Lilia M. Schwarcz over at the NYRB blog:
[T]he drug war in Rio does not explain the rapid spread of the public fear that has become a central theme in national and international depictions of the country. Movies such as News from a Personal War (João Salles, 1999), Central Station (Walter Salles, 1998), City of God (Fernando Meirelles’s 2002 movie based on Paulo Lins’s 1997 book), and the recent Elite Squad 1 and 2 (José Padilha, 2007 and 2010)—the latter, by the way, has become the biggest box-office success in the history of Brazilian cinema—have had an impact both at home and abroad, and have ensured that the subject of violence is never far from the lips of Brazilians. The more recent movies, in particular, which seem to be produced as quickly as TV series, seek to shock audiences with their graphic depictions of turf wars between drug gangs in the favelas, places ordinary Brazilians would not imagine visiting.
These movies, each with their own aesthetic of violence, are immediately exported, disseminating a feeling of fear and terror that fires the foreign imagination and troubles the local population. For those wishing to get a bit closer to the ground, there is a growing industry of “favela tours” that promise visitors the “thrill” of going into a real favela and finding out what life is like there and experiencing the danger first-hand—all in precise, measured doses, of course.
There is also the endless TV coverage of the chaos in the favelas. In recent days, we have been confronted with a veritable avalanche of images of the anti-drug offensive, a 24/7 reality show, with audiences glued to their front-row seats in their living-rooms, ignoring the evidence of the relatively peaceful streets outside. While Rio’s northern zone was experiencing something like a military invasion, in the south, life went on as normal, apart from hotels and restaurants, whose doors remained cautiously shut—just in case.
Most of this reality show leaves no room for nuance or interpretation: the good guys are on one side and the bandits on the other.
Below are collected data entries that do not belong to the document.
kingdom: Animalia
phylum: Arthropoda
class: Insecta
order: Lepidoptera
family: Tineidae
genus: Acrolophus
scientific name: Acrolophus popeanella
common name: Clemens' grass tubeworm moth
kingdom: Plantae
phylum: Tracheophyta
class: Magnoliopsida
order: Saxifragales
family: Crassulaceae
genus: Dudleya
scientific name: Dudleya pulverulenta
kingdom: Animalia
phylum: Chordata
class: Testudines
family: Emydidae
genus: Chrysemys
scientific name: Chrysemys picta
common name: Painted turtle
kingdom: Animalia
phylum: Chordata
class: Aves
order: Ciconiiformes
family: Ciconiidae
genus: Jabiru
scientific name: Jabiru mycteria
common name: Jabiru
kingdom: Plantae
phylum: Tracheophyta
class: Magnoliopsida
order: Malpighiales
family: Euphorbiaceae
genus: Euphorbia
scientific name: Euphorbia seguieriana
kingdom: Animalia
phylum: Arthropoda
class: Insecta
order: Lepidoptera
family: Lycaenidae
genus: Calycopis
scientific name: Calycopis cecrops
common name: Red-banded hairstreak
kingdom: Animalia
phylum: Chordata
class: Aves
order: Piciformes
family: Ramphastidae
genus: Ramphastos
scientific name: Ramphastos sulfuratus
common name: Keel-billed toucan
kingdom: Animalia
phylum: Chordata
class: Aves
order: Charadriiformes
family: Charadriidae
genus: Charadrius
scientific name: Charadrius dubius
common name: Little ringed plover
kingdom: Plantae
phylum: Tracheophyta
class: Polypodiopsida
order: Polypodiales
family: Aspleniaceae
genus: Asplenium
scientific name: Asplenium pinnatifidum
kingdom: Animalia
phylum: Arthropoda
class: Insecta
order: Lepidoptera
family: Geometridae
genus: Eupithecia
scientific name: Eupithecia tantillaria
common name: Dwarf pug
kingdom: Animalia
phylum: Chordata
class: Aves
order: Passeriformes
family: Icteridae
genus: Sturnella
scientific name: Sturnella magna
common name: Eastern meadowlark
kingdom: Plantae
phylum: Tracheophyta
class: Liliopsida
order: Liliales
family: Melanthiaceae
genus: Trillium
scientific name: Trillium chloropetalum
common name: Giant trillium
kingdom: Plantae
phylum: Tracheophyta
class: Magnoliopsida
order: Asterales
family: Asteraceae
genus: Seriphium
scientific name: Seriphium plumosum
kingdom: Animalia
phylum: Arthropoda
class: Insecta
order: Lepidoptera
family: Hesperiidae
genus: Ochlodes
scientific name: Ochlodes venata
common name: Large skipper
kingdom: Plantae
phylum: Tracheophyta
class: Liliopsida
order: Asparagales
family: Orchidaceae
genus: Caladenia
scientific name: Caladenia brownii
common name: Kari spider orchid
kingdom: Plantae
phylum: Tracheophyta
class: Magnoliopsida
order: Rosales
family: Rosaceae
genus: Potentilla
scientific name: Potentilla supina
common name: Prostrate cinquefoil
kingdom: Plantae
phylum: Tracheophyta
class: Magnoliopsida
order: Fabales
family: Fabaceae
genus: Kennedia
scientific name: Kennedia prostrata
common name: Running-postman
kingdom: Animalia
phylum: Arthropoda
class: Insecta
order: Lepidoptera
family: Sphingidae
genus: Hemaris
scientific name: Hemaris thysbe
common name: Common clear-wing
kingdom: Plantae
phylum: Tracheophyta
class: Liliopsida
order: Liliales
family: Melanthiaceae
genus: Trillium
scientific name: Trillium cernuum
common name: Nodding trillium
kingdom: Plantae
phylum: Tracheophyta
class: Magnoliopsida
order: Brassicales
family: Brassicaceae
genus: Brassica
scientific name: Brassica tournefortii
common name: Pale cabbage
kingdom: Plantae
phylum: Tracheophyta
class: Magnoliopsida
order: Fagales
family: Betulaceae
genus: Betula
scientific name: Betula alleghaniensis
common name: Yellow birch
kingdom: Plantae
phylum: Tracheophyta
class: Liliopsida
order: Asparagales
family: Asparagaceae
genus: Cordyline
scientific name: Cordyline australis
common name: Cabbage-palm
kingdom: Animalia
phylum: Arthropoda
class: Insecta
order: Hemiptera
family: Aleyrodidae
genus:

I’m not defending drug-trafficking or the violence practiced by its participants—it is certainly true that gang warfare and the wars between the police and the traffickers have become an increasingly worrying and invasive part of everyday life in our major cities. But the prevailing black-and-white logic—according to which the drug trade is exclusive to favela life and doesn’t have implications for the police, politicians, or the population as a whole—is nonsense. It is now clear that drug-trafficking has been as omnipresent among certain corrupt police squads as it has in the favelas.
The trouble is that the ugly reality lives right next door; this is particularly ironic given a long history in Rio of attempts to segregate the poor from the rich.